I have a classification problem with two data-set with 200 and 50 points respectively. Out of these 40 data points are taken as test set. I have chosen kNN as the classifier considering five nearest neighbors.
n_neighbors = 5
std = 5
# generate data
X0, y0 = make_blobs(n_samples=200, centers=2, n_features=2, cluster_std = std, random_state=42)
h = .1 # step size in the mesh
X1, y1 = make_blobs(n_samples=50, centers=2, n_features=2, cluster_std = std, random_state=42)
# split into training and test set
X0_train, X0_test, y0_train, y0_test = train_test_split(X0, y0, test_size=0.2, random_state=42)

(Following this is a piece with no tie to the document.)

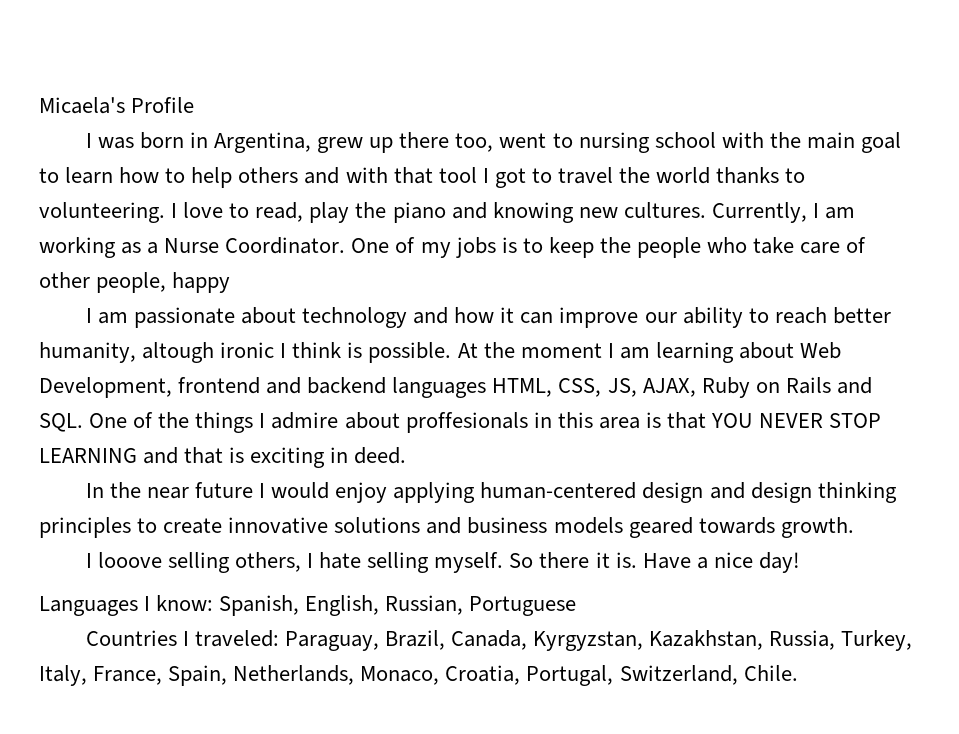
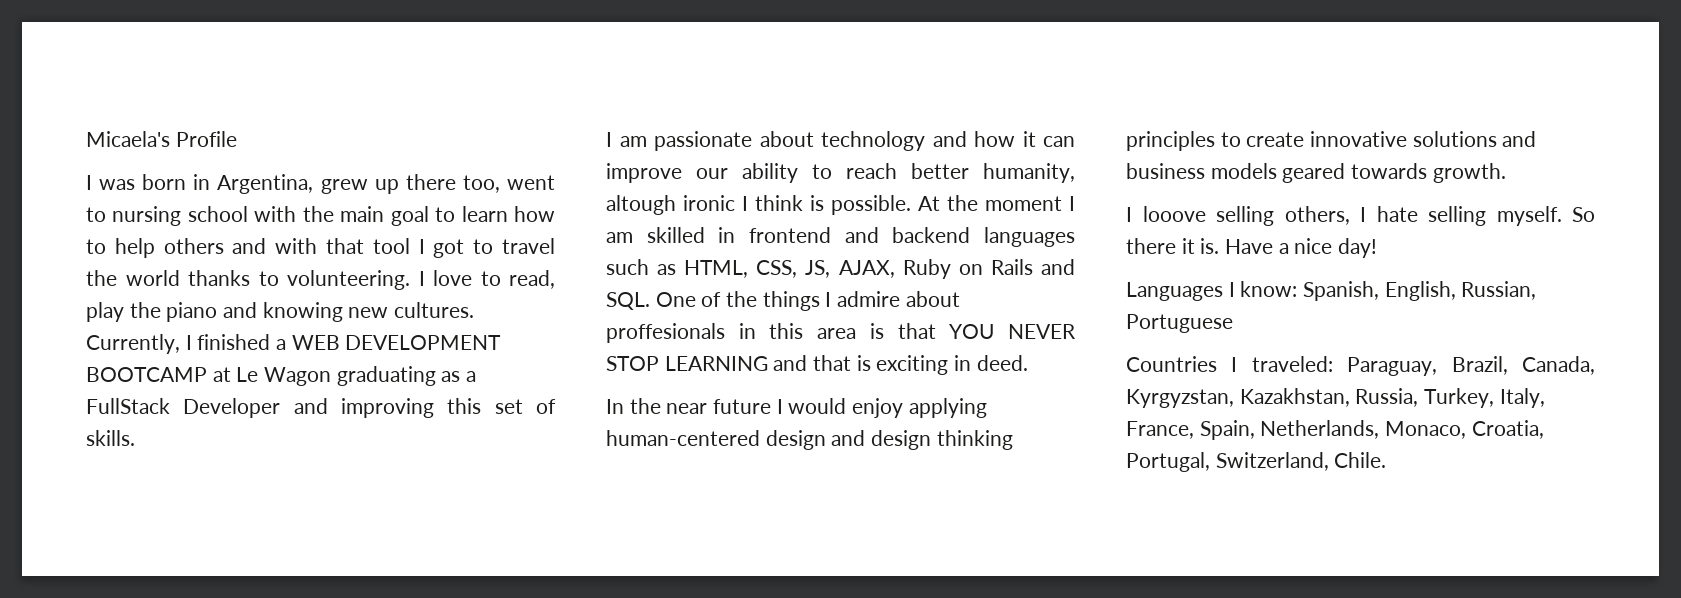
[825,207,856,219] [39,237,867,258] [39,272,231,293] am working as a Nurse Coordinator. One of my jobs is to keep the people who take care of other people, happy -> [197,334,502,350] [86,366,477,386] [86,398,556,418] [86,430,135,446] finished a WEB DEVELOPMENT BOOTCAMP at Le Wagon graduating as a FullStack Developer and improving this set of skills.
[655,342,842,363] [39,377,172,398] learning about Web Development, -> [646,227,736,243] skilled in
(487, 387) none -> [606,259,677,275] such as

X1_train, X1_test, y1_train, y1_test = train_test_split(X1, y1, test_size=0.2, random_state=42)
I have to enrich the data in such a way that training data for class 1 is copied 16 times, such that class 1 has the same training size as class 0.
How can I copy the training data sixteen times? I do not have a clue, exactly what copying means here.
Can anyone throw some lines of code to explain the same?
I guess that you are talking about class imbalance problem, inorder to overcome from this problem, you need to do sampling( either up or down sampling ), See if the following technique could help:(https://www.cs.cmu.edu/afs/cs/project/jair/pub/volume16/chawla02a-html/chawla2002.html)